Despite the continued valiant effort of radical and critical scholars both in and most importantly outside the academy, mainstream academic approaches to history in the United States and Europe have remained methodologically stable. Most historians “write up” the archive without getting bogged down in too much theory, as if the use of concepts or ways of thinking and reading from outside our small discipline is a mere distraction from every human being’s natural mode of expression: that of the English-language academic historian. As Angela Zimmermann once wrote, the “masters of the profession . . . have never had to recognize the ways language fails most of us—not because of the way we use it but because of the way it uses us.” With terrible accuracy, she describes this “bad empiricism” as “an orthopedic prose occasionally enlivened by talk about the weather––as if admitting that even that ultimate nothing to talk about, the weather, is more than the something about which these historians claim to write.”

Queer historians have been among those trying to insist that how we make meaning matters in how we write history. But as Jennifer Evans points out in her new monograph-cum-manifesto, The Queer Art of History: Queer Kinship After Fascism, the term “queer” has itself experienced somewhat of a loss of meaning and a curdling of political potential in the decades since it was new. The contributions of brilliant critics such as Cathy Cohen, José Esteban Muñoz, and Roderick Ferguson led to the term becoming, productively, more mobile, and instructed how it interfaces with our analysis of race and class. But recently, instead of signifying the making-strange of the sex-gender system, “queer” has become more of a floating signifier of alterity. Everything is queer! Even drones!
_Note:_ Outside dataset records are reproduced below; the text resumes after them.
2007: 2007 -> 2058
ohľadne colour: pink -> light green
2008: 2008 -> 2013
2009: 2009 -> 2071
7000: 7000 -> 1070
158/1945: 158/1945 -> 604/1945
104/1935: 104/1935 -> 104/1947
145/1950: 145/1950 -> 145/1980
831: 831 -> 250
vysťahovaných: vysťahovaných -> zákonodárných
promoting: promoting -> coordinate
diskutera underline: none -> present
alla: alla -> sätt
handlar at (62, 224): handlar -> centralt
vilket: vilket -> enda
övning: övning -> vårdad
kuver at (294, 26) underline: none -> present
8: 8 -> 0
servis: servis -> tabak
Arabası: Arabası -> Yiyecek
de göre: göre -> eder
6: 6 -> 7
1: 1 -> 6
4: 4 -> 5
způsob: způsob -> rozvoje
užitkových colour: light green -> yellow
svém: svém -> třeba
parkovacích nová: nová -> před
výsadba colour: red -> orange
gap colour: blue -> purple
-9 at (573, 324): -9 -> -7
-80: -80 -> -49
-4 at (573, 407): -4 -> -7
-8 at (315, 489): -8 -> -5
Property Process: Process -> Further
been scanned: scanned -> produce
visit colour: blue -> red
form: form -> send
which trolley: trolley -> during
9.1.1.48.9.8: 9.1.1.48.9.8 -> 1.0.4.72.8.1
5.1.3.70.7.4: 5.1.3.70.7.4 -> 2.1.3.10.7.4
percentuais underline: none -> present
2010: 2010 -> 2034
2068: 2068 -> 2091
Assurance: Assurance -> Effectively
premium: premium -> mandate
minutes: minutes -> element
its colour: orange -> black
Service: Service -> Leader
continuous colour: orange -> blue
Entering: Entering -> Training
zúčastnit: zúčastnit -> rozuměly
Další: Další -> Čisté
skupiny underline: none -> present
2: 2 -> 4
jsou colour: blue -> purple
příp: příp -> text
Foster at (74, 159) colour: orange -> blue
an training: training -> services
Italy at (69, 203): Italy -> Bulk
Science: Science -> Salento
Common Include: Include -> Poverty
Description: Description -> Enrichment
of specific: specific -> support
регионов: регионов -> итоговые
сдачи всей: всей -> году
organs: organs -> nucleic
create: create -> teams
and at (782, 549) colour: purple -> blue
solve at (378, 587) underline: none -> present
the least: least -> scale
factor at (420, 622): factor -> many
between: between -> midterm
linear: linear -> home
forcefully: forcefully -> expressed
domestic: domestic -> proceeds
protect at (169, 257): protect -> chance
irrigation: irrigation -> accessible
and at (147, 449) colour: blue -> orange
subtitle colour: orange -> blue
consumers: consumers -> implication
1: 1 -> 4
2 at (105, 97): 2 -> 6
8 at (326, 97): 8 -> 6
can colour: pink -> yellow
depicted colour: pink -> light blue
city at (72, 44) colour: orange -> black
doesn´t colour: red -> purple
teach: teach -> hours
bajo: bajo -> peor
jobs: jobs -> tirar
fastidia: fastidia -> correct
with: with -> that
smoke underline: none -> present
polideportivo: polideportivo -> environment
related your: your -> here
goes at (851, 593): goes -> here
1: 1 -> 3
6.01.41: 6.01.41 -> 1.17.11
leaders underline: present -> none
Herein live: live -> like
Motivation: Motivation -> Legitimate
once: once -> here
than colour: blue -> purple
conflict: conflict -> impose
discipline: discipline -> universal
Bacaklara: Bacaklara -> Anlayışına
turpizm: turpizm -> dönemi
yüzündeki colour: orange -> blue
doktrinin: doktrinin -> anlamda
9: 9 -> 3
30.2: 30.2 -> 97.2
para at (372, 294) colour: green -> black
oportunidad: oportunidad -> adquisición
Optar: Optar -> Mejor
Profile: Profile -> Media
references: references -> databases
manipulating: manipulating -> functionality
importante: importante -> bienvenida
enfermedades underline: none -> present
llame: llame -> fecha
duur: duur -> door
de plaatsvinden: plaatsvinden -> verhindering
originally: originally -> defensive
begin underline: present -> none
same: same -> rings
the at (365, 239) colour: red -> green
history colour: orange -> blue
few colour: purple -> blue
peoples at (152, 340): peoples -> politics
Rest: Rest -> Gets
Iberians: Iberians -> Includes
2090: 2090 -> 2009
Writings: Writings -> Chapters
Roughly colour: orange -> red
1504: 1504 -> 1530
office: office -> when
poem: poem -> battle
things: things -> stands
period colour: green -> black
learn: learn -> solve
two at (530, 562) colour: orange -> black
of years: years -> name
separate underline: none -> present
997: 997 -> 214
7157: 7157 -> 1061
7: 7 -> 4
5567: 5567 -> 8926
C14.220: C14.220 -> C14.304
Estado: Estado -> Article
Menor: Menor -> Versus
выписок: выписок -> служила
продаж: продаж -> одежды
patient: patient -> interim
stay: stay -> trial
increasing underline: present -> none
Ironically, the more “queer” has drifted away from its referents, the more it has become an essentializing category, a term that means something like “different-but-good,” a way of avoiding critical work rather than engaging in it. “In our quest for queer kin,” Evans writes, “we have forgotten that the critical work we do is to disturb the practice of essentialism, of seeing queerness unidimensionally, as inherently wed to progressive causes, always on the side of right.”